Aquellos irreverentes jóvenes británicos fueron sostenidamente revolucionarios en su estética y traspasaron cualquier frontera artística y geográfica; trascendieron su tiempo con una gravitación innegable hasta el presente. Revolucionaron no solo la música popular, sino el estilo de los espectáculos, y liberaron todos los instintos del rock para convertirse en una de las grandes fuerzas culturales del siglo. Sus pegajosas canciones no apartaron la experimentación, conciliaron aceptación comercial con calidad musical y se constituyeron, junto a las de la banda The Rolling Stones, en referentes de toda una época. Cambiaron la manera de escuchar la música popular y tributaron decisivamente a una trasformación cultural que contribuyó a catalizar, desde el imaginario, procesos sociales y políticos de ese momento. El dúo de John Lennon y Paul Mac Cartney constituyó la alianza de composición más importante de la música de todos los tiempos, en la que cada uno aportaba su impronta, y se le unían a la rebeldía y a la imaginación, el sentido comercial y la variedad interpretativa. Pronto se distinguió el más rebelde e imaginativo: Lennon.

Se trataba de una obra de desbordante riqueza imaginativa y sorprendente y audaz invención, que dejó siempre la expectativa de esperar otra pieza que superara la experiencia anterior.

Desde esta Isla en Revolución, no entendí nunca por qué no se podía considerar “de los nuestros” a aquel iconoclasta que en 1963, durante una memorable actuación del grupo en el Royal Variety Show de Londres, con la presencia de la Reina Madre y otras figuras de la aristocracia, comentó: “Los del gallinero pueden aplaudir; el resto basta con que hagan sonar sus joyas”; devolvió la Orden del Imperio Británico en protesta por la participación de su país en la guerra de Vietnam; aseguró que “El cristianismo se irá. Se desvanecerá y reducirá su influencia. […] Somos más populares que Jesús ahora y no sé qué se irá primero, si el rock and roll o el cristianismo” ―lo que ocasionó la quema de discos de Los Beatles por el KuKluxKlan en el sur norteamericano―; se convirtió en un activista por la paz mundial y en un opositor a la guerra de Vietnam; promovió la libertad de pensamiento y el activismo contra el racismo y el sexismo; grabó “Power to the People”, inspirada en las opiniones del paquistaní Tariq Ali, y “I don’t Want to Be a Soldier”, y fue hostigado por la administración de Richard Nixon y vigilado por el FBI.
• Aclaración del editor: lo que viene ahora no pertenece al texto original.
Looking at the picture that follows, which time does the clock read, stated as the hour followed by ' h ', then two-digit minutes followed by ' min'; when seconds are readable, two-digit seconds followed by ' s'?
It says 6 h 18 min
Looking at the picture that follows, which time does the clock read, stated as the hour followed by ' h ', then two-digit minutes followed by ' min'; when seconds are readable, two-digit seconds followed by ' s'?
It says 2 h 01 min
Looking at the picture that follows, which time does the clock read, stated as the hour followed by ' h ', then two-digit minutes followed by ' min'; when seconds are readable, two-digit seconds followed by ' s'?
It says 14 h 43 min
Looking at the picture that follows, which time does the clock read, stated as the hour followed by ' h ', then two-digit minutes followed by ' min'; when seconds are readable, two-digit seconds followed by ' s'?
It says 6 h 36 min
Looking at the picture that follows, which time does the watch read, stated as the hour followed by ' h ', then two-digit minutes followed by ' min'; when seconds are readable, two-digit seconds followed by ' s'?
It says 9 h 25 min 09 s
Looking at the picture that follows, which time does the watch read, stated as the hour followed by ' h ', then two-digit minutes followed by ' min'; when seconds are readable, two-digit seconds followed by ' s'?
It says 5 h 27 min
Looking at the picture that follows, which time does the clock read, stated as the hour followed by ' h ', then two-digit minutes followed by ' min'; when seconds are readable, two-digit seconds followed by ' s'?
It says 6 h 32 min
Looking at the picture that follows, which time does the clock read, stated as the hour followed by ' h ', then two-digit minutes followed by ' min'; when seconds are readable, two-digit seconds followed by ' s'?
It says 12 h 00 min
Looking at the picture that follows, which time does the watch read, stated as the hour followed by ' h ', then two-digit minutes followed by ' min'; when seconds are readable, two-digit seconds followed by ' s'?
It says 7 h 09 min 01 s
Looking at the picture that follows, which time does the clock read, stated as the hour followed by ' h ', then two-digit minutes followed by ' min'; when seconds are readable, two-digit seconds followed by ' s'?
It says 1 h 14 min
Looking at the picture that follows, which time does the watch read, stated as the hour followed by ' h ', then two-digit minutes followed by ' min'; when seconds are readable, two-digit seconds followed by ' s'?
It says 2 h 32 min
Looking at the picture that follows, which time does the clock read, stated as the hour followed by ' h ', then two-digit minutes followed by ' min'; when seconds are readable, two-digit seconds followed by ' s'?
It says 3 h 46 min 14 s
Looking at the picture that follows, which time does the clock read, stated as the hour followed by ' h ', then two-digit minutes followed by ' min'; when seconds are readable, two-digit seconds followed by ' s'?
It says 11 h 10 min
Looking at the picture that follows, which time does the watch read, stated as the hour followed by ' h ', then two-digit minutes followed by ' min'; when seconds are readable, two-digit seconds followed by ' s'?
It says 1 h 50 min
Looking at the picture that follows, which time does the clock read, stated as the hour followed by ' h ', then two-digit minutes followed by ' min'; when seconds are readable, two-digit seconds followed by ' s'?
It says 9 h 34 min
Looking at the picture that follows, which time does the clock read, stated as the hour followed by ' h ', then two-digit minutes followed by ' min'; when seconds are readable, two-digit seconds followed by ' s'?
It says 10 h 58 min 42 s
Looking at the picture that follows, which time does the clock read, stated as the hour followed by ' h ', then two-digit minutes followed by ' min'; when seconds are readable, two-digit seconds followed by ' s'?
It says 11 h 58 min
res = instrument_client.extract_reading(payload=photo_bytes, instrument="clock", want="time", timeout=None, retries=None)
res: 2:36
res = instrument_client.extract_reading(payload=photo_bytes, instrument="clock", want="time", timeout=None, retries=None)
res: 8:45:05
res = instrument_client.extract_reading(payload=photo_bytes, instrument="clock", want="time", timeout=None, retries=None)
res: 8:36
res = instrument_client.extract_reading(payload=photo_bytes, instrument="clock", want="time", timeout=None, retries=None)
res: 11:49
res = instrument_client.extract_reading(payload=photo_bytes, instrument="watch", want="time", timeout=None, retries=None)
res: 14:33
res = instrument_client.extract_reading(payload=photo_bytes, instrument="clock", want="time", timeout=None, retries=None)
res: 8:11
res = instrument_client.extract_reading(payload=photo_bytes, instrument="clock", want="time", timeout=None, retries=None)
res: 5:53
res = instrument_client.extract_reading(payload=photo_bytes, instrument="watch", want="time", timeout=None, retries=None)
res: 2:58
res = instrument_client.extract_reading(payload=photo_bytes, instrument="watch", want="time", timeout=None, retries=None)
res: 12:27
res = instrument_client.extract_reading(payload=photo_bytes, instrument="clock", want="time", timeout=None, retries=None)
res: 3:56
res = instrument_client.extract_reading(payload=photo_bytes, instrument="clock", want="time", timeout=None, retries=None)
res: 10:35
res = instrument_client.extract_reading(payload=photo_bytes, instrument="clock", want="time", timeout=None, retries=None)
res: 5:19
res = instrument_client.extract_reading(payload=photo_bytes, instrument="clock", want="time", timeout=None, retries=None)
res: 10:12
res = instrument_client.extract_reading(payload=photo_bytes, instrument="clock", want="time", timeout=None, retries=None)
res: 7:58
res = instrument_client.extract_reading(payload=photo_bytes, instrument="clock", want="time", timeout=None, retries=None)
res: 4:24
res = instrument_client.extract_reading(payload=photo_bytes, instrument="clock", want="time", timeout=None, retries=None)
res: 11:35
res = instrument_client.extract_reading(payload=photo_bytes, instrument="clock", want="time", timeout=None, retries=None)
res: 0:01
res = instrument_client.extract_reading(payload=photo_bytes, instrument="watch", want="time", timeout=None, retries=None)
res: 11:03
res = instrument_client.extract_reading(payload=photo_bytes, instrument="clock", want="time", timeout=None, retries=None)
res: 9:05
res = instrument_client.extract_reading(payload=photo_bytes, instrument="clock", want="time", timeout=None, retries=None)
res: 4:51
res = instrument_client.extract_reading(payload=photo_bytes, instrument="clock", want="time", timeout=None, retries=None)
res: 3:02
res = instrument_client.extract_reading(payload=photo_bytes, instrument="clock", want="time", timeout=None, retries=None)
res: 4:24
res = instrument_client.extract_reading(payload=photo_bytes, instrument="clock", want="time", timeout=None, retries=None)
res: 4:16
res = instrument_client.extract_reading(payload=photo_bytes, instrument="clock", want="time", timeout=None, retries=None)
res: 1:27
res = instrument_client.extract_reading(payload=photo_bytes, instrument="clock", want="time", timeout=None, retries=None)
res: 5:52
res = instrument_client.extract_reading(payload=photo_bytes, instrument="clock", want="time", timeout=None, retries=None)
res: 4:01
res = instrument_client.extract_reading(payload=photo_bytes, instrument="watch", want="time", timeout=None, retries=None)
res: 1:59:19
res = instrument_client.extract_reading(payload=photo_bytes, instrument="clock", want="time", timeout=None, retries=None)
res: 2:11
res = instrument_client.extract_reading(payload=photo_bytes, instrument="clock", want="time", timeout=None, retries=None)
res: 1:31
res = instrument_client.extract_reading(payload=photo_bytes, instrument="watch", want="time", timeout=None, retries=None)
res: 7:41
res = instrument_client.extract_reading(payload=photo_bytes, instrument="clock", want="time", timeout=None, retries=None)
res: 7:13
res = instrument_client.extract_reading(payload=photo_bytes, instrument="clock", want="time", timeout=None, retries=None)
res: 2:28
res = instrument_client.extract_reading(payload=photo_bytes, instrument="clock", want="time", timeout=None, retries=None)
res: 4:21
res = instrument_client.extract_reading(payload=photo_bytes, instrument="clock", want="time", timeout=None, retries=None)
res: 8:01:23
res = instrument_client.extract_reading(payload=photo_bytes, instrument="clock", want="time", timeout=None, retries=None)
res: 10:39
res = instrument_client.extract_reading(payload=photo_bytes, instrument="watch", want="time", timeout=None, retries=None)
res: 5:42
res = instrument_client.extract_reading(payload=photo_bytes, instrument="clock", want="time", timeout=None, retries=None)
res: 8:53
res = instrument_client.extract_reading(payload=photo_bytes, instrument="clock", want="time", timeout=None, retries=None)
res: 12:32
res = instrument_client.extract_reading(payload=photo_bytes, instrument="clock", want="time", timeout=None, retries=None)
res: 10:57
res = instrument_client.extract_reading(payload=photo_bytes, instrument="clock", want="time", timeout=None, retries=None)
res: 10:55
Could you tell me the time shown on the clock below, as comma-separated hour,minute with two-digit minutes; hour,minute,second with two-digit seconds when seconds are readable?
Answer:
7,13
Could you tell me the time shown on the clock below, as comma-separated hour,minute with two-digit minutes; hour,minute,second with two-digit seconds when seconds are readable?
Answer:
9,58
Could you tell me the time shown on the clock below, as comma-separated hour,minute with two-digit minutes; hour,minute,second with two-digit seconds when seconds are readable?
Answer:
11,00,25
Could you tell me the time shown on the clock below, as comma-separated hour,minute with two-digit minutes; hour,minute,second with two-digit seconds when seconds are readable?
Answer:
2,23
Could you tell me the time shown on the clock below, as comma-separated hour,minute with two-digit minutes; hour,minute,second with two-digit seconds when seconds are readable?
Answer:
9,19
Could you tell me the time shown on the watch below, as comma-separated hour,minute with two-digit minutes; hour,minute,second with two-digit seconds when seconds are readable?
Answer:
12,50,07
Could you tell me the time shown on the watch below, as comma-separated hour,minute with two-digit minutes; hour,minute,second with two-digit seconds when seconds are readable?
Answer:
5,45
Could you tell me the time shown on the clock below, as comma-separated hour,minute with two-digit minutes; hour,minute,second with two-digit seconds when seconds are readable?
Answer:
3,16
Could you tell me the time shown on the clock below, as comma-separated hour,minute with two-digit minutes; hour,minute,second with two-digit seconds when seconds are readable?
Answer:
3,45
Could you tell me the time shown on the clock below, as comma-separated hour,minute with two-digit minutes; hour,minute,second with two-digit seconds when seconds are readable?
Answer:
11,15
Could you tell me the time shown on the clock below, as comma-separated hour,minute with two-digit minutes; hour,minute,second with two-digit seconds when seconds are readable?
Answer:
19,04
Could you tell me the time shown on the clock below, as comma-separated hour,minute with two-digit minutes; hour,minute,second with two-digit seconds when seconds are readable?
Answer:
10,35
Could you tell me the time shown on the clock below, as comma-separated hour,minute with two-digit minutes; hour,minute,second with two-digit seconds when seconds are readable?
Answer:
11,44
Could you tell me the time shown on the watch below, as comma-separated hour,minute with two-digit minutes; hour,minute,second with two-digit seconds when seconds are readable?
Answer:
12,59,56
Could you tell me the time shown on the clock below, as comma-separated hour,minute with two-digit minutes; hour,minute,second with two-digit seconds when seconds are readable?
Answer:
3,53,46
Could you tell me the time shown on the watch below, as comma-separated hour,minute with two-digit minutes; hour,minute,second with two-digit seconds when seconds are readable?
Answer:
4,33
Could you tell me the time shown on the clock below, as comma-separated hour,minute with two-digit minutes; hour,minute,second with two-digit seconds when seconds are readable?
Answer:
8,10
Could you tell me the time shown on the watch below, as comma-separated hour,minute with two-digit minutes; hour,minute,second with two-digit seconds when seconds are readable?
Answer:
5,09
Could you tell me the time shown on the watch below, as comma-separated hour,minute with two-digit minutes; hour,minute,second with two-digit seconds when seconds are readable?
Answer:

La ignorancia, los prejuicios y las malas políticas lo consideraron tan nocivo o perjudicial para la juventud cubana, que no pocos admiradores suyos y de Los Beatles (y, en general, de las obras de otros grupos de rock británicos y norteamericanos), fueron estigmatizados como “penetrados ideológicamente”, y alguna mente calenturienta pretendió “curarnos” de la adicción a “la música del enemigo” con dosis masivas del mozambique de Pello el Afrokán. Y si en los años 60 Santiago Álvarez utilizó su música para algún noticiero, y el programa radial Nocturno la ponía con frecuencia, al entrar los 70 apenas nos enteramos de qué sucedió con John Lennon después de la separación del grupo. Por suerte, la radio de onda corta y aquellas enormes grabadoras de cinta que podían violar cualquier disposición “políticamente correcta”, nos pusieron al tanto de la obra, la vida y la absurda muerte de este artista de enorme talento musical y singular activismo pacifista. Cuando el “sarampión soviético” cesó, se volvieron a oír aquellas canciones, se pasaron por televisión las películas de Los Beatles y numerosos materiales sobre el cuarteto, se celebraron coloquios en la UNEAC acerca de su legado y hasta se reproducía “Imagine” por los altavoces en espera de las marchas patrióticas, sin que muchos jovencitos comprendieran la emoción de sus padres.

Supongo que cuando se inauguró en un parque de El Vedado la escultura de Lennon realizada por José Villa Soberón, con la presencia de Fidel Castro, los censores sobrevivientes ocultaron su desconcierto bajo la aquiescente sonrisa de siempre; algunos de los que padecieron discriminaciones por admirarlo, consideraron que era ya muy tarde, al menos para ellos, pero muchos nos sentimos reivindicados: al fin Lennon tenía en Cuba “lo que tenía que tener”.